> _Description of the task_:
Your copy of the data should match it exactly, except that the pictures are gone.

> _Supplied material_:
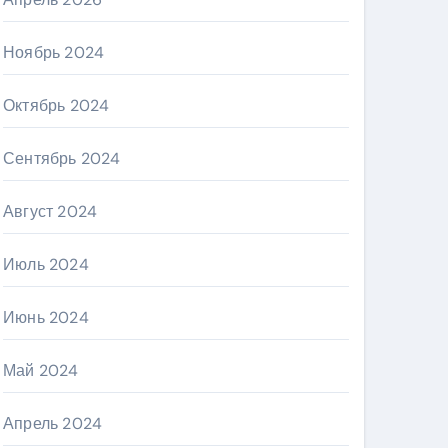
Ноябрь 2024
Октябрь 2024
Сентябрь 2024
Август 2024
Июль 2024
Июнь 2024
Май 2024
Апрель 2024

> _Answer section_:
Ноябрь 2024
Октябрь 2024
Сентябрь 2024
Август 2024
Июль 2024
Июнь 2024
Май 2024
Апрель 2024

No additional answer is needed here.